National accounting needs what the name suggests: an internally-consistent, exhaustive and mutually exclusive set of definitions and classifications. A new framework will require collecting different source data, and therefore changing the processes embedded in national statistical offices. It will need to incorporate recent changes in the economy due to digitalisation, as well as the long-standing issues such as inadequate measurement of environmental change.
Ultimately, this “beyond GDP” process needs to grapple not only with measurement problems but also with the various uses and abuses to which GDP has been put. Kennedy’s neat summary that it measures “everything except that which makes life worthwhile” points as much to the misuse of GDP as to its statistical limitations. Its elegance in being simultaneously a measure of income, spending and output means that in some form, it is likely to remain a valid tool for macroeconomic analysis. But its use as an unequivocal arbiter of social progress was never appropriate, and probably never will be.

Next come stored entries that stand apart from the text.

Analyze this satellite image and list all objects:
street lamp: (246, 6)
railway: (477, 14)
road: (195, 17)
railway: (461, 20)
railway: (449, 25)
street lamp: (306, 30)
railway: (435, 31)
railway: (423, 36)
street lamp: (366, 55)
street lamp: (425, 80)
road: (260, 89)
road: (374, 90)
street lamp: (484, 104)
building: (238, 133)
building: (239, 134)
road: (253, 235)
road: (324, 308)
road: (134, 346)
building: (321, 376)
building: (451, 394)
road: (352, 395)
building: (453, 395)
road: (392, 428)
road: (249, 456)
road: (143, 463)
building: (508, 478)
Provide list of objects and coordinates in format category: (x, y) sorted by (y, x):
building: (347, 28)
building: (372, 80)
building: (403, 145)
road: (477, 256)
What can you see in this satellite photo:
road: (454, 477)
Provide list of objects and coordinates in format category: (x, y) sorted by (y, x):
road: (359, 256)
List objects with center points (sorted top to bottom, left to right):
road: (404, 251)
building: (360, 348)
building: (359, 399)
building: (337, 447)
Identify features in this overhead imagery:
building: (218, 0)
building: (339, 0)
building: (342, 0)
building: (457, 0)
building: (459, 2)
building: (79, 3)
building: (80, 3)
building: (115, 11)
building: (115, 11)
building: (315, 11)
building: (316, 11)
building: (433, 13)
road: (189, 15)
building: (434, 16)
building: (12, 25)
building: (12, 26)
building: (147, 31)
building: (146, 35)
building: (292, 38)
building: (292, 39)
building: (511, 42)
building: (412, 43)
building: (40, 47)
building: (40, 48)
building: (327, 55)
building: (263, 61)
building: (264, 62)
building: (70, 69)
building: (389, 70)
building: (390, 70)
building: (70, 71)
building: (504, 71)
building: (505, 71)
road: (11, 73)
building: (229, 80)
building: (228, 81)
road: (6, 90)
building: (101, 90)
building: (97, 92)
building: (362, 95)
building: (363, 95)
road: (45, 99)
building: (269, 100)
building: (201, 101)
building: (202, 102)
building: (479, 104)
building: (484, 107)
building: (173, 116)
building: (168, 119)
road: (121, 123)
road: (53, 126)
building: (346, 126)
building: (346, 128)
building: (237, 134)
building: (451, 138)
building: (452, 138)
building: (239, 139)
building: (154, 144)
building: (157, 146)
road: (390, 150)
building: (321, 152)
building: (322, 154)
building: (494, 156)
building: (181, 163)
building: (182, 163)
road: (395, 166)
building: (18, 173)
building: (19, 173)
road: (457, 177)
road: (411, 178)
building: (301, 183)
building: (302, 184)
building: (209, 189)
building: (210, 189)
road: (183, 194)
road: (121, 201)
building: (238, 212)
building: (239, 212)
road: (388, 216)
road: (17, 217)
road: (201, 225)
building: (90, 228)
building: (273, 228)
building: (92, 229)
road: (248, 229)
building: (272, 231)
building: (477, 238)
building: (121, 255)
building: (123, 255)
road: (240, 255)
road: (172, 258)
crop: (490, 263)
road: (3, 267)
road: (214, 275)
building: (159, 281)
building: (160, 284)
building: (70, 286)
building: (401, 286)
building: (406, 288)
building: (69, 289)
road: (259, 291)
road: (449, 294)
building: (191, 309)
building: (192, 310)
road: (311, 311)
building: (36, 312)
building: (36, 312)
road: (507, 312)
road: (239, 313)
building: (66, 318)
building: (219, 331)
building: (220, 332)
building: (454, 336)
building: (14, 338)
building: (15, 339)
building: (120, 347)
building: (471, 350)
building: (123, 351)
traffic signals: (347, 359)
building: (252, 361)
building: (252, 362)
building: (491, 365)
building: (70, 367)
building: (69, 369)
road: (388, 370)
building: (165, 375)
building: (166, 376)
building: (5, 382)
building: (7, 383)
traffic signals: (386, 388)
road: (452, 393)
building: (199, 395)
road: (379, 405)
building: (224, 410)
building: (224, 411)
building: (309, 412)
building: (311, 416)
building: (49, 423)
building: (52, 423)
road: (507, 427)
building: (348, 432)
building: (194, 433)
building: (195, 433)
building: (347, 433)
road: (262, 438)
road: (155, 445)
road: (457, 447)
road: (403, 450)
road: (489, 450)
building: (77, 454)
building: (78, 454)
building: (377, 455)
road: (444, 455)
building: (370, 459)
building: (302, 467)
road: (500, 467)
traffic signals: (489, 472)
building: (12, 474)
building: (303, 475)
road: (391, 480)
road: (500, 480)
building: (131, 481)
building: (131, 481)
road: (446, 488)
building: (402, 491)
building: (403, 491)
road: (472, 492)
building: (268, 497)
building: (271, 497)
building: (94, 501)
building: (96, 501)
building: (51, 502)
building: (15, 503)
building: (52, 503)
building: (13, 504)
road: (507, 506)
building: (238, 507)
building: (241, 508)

Clearly, the desire to know if society is moving in the right direction remains a legitimate and important goal—perhaps more so now than ever. But in their search for a reliable guide towards social wellbeing, governments, businesses, statisticians, climate scientists and all other interested parties must abandon once and for all what the Nobel Laureate Stiglitz called a “GDP fetish”, and work with civil society, the media and the public to establish a more effective framework for measuring progress.